Job
Could you edit the data so that "Connecteur" is replaced by "Marqueur" everywhere it occurs, with every other line unchanged?

Saved data entries:
[Start of Attachment]

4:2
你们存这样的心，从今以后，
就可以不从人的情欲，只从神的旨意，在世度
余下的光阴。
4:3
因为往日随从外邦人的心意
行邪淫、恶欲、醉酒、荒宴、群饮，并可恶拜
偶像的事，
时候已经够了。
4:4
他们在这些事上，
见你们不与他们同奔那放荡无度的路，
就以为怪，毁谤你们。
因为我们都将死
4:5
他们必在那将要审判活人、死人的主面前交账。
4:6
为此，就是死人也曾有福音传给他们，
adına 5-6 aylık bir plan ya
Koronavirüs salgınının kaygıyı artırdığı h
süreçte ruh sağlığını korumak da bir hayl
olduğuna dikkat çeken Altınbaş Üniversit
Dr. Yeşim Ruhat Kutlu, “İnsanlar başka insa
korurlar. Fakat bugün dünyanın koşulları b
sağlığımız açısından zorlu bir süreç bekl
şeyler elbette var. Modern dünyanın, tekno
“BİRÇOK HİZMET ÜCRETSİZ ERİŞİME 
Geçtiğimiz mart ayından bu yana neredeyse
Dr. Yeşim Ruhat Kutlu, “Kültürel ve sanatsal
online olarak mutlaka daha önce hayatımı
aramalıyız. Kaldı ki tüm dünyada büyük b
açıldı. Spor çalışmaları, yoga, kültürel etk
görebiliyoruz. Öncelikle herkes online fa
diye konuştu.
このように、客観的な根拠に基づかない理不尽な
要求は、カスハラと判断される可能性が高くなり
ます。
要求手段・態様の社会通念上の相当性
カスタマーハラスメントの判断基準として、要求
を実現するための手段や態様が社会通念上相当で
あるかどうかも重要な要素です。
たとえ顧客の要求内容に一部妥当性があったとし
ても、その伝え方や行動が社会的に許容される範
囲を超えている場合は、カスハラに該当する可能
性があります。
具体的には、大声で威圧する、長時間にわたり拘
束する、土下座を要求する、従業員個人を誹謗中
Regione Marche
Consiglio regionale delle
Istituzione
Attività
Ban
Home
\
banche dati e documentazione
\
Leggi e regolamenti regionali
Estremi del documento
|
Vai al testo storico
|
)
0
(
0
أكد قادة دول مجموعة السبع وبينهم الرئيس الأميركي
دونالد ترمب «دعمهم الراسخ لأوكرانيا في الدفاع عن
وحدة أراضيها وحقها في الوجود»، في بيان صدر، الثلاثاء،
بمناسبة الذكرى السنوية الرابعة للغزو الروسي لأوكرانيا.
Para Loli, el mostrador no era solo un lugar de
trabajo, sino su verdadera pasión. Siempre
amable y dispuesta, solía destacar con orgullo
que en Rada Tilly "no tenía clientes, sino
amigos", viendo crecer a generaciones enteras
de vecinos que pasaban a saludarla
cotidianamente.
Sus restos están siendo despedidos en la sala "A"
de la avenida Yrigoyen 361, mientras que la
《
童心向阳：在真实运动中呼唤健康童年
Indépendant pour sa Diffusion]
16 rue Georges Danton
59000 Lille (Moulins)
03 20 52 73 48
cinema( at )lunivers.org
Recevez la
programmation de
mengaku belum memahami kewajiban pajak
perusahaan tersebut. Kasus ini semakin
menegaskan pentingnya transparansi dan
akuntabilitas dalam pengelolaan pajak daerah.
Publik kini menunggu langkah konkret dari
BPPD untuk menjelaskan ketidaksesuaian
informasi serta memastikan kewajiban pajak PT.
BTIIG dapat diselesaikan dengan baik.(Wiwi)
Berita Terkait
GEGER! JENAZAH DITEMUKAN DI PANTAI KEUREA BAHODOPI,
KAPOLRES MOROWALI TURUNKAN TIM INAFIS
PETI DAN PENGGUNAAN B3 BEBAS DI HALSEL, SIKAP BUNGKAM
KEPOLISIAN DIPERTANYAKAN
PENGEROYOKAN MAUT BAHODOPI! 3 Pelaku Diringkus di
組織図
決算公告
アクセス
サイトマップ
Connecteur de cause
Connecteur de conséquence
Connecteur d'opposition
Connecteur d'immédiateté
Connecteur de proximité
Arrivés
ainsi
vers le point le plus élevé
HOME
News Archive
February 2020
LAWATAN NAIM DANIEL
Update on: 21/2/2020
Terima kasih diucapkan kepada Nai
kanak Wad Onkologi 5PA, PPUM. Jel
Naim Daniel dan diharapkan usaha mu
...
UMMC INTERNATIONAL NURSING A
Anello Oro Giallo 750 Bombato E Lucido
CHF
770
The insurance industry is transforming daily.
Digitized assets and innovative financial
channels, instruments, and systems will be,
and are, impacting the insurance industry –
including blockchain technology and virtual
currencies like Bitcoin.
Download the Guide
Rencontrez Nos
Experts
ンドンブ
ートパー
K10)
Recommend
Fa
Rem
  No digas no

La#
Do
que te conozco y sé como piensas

[End of Attachment]

Solution for this task
4:2
你们存这样的心，从今以后，
就可以不从人的情欲，只从神的旨意，在世度
余下的光阴。
4:3
因为往日随从外邦人的心意
行邪淫、恶欲、醉酒、荒宴、群饮，并可恶拜
偶像的事，
时候已经够了。
4:4
他们在这些事上，
见你们不与他们同奔那放荡无度的路，
就以为怪，毁谤你们。
因为我们都将死
4:5
他们必在那将要审判活人、死人的主面前交账。
4:6
为此，就是死人也曾有福音传给他们，
adına 5-6 aylık bir plan ya
Koronavirüs salgınının kaygıyı artırdığı h
süreçte ruh sağlığını korumak da bir hayl
olduğuna dikkat çeken Altınbaş Üniversit
Dr. Yeşim Ruhat Kutlu, “İnsanlar başka insa
korurlar. Fakat bugün dünyanın koşulları b
sağlığımız açısından zorlu bir süreç bekl
şeyler elbette var. Modern dünyanın, tekno
“BİRÇOK HİZMET ÜCRETSİZ ERİŞİME 
Geçtiğimiz mart ayından bu yana neredeyse
Dr. Yeşim Ruhat Kutlu, “Kültürel ve sanatsal
online olarak mutlaka daha önce hayatımı
aramalıyız. Kaldı ki tüm dünyada büyük b
açıldı. Spor çalışmaları, yoga, kültürel etk
görebiliyoruz. Öncelikle herkes online fa
diye konuştu.
このように、客観的な根拠に基づかない理不尽な
要求は、カスハラと判断される可能性が高くなり
ます。
要求手段・態様の社会通念上の相当性
カスタマーハラスメントの判断基準として、要求
を実現するための手段や態様が社会通念上相当で
あるかどうかも重要な要素です。
たとえ顧客の要求内容に一部妥当性があったとし
ても、その伝え方や行動が社会的に許容される範
囲を超えている場合は、カスハラに該当する可能
性があります。
具体的には、大声で威圧する、長時間にわたり拘
束する、土下座を要求する、従業員個人を誹謗中
Regione Marche
Consiglio regionale delle
Istituzione
Attività
Ban
Home
\
banche dati e documentazione
\
Leggi e regolamenti regionali
Estremi del documento
|
Vai al testo storico
|
)
0
(
0
أكد قادة دول مجموعة السبع وبينهم الرئيس الأميركي
دونالد ترمب «دعمهم الراسخ لأوكرانيا في الدفاع عن
وحدة أراضيها وحقها في الوجود»، في بيان صدر، الثلاثاء،
بمناسبة الذكرى السنوية الرابعة للغزو الروسي لأوكرانيا.
Para Loli, el mostrador no era solo un lugar de
trabajo, sino su verdadera pasión. Siempre
amable y dispuesta, solía destacar con orgullo
que en Rada Tilly "no tenía clientes, sino
amigos", viendo crecer a generaciones enteras
de vecinos que pasaban a saludarla
cotidianamente.
Sus restos están siendo despedidos en la sala "A"
de la avenida Yrigoyen 361, mientras que la
《
童心向阳：在真实运动中呼唤健康童年
Indépendant pour sa Diffusion]
16 rue Georges Danton
59000 Lille (Moulins)
03 20 52 73 48
cinema( at )lunivers.org
Recevez la
programmation de
mengaku belum memahami kewajiban pajak
perusahaan tersebut. Kasus ini semakin
menegaskan pentingnya transparansi dan
akuntabilitas dalam pengelolaan pajak daerah.
Publik kini menunggu langkah konkret dari
BPPD untuk menjelaskan ketidaksesuaian
informasi serta memastikan kewajiban pajak PT.
BTIIG dapat diselesaikan dengan baik.(Wiwi)
Berita Terkait
GEGER! JENAZAH DITEMUKAN DI PANTAI KEUREA BAHODOPI,
KAPOLRES MOROWALI TURUNKAN TIM INAFIS
PETI DAN PENGGUNAAN B3 BEBAS DI HALSEL, SIKAP BUNGKAM
KEPOLISIAN DIPERTANYAKAN
PENGEROYOKAN MAUT BAHODOPI! 3 Pelaku Diringkus di
組織図
決算公告
アクセス
サイトマップ
Marqueur de cause
Marqueur de conséquence
Marqueur d'opposition
Marqueur d'immédiateté
Marqueur de proximité
Arrivés
ainsi
vers le point le plus élevé
HOME
News Archive
February 2020
LAWATAN NAIM DANIEL
Update on: 21/2/2020
Terima kasih diucapkan kepada Nai
kanak Wad Onkologi 5PA, PPUM. Jel
Naim Daniel dan diharapkan usaha mu
...
UMMC INTERNATIONAL NURSING A
Anello Oro Giallo 750 Bombato E Lucido
CHF
770
The insurance industry is transforming daily.
Digitized assets and innovative financial
channels, instruments, and systems will be,
and are, impacting the insurance industry –
including blockchain technology and virtual
currencies like Bitcoin.
Download the Guide
Rencontrez Nos
Experts
ンドンブ
ートパー
K10)
Recommend
Fa
Rem
  No digas no

La#
Do
que te conozco y sé como piensas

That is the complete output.